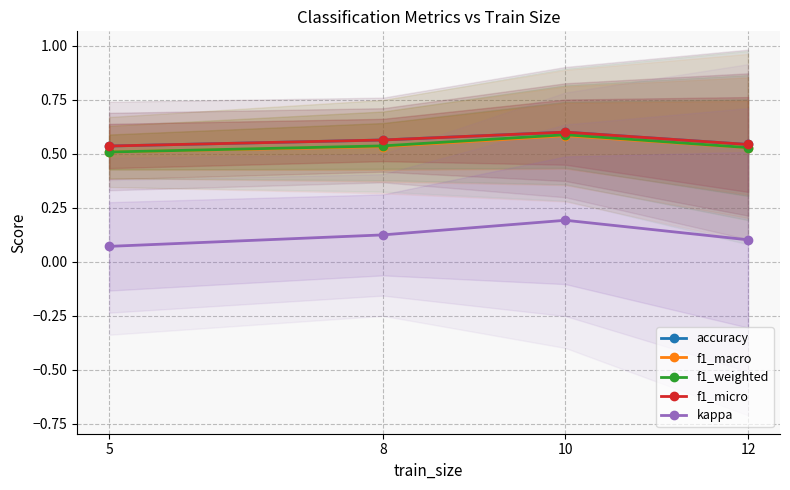

True or false: kappa has a value of 0.1 at 5.

True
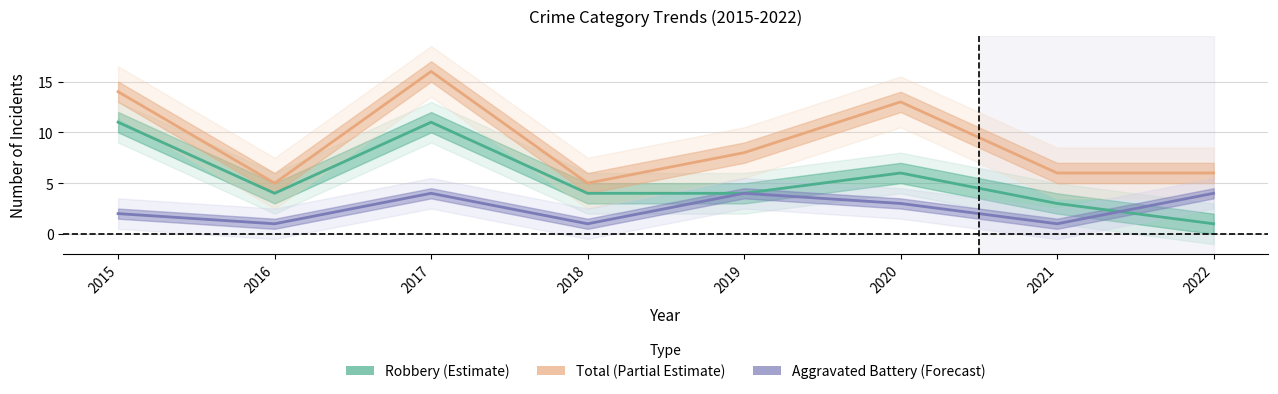

List the series in order of their peak value, lowest first.

Aggravated Battery, Robbery, Total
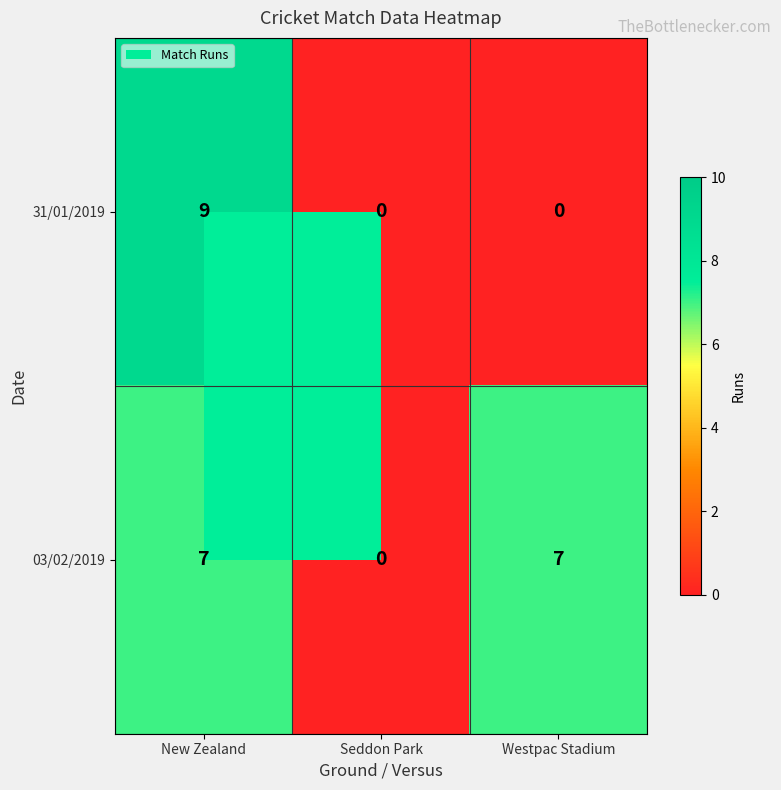

What is the maximum value shown in the chart?

9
○ ○ ○
EXERCISE PROMPT: Rewrite all of the material above, swapping every occurrence of "value" for "reading" and leaving the rest unchanged. Omit the pictures.

ANSWER:
True or false: kappa has a reading of 0.1 at 5.

True

List the series in order of their peak reading, lowest first.

Aggravated Battery, Robbery, Total

What is the maximum reading shown in the chart?

9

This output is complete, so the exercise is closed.